━━━━━ DATA FOR THIS TASK ━━━━━
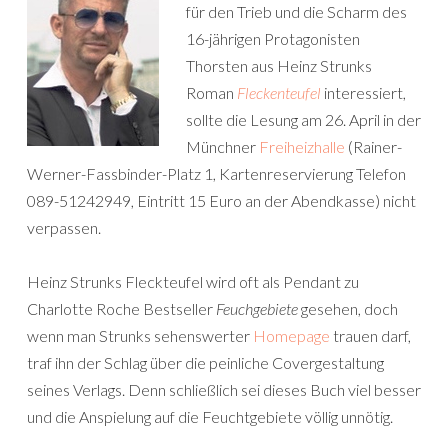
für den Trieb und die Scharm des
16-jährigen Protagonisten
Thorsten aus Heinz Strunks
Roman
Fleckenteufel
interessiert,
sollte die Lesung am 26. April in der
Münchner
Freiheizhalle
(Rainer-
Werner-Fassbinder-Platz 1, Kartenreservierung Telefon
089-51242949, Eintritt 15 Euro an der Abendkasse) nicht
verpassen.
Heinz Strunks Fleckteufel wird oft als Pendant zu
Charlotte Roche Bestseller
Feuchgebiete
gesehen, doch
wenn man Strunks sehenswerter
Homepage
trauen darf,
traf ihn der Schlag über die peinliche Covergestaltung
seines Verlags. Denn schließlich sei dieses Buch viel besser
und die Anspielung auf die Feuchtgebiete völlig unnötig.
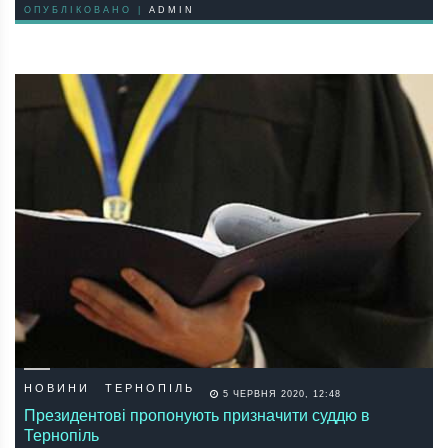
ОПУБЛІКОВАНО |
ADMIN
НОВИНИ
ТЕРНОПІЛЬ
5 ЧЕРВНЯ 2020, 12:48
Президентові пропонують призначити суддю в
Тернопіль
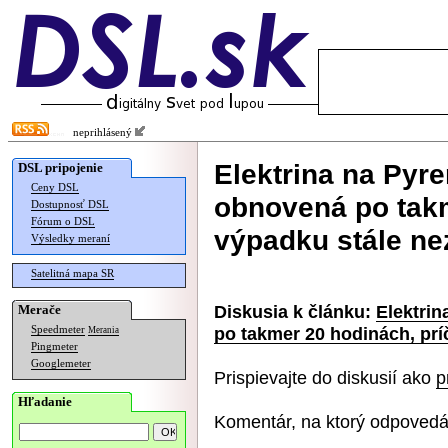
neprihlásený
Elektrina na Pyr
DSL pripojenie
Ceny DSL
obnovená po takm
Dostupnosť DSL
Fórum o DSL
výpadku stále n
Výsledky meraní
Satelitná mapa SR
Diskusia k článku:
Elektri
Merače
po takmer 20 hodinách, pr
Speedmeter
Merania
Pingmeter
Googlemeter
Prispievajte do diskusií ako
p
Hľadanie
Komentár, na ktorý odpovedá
━━━━━
** TRY IT **
Repeat each entry above exactly, passing over any images.

** WRITTEN ANSWER **
für den Trieb und die Scharm des
16-jährigen Protagonisten
Thorsten aus Heinz Strunks
Roman
Fleckenteufel
interessiert,
sollte die Lesung am 26. April in der
Münchner
Freiheizhalle
(Rainer-
Werner-Fassbinder-Platz 1, Kartenreservierung Telefon
089-51242949, Eintritt 15 Euro an der Abendkasse) nicht
verpassen.
Heinz Strunks Fleckteufel wird oft als Pendant zu
Charlotte Roche Bestseller
Feuchgebiete
gesehen, doch
wenn man Strunks sehenswerter
Homepage
trauen darf,
traf ihn der Schlag über die peinliche Covergestaltung
seines Verlags. Denn schließlich sei dieses Buch viel besser
und die Anspielung auf die Feuchtgebiete völlig unnötig.
ОПУБЛІКОВАНО |
ADMIN
НОВИНИ
ТЕРНОПІЛЬ
5 ЧЕРВНЯ 2020, 12:48
Президентові пропонують призначити суддю в
Тернопіль
neprihlásený
Elektrina na Pyr
DSL pripojenie
Ceny DSL
obnovená po takm
Dostupnosť DSL
Fórum o DSL
výpadku stále n
Výsledky meraní
Satelitná mapa SR
Diskusia k článku:
Elektri
Merače
po takmer 20 hodinách, pr
Speedmeter
Merania
Pingmeter
Googlemeter
Prispievajte do diskusií ako
p
Hľadanie
Komentár, na ktorý odpovedá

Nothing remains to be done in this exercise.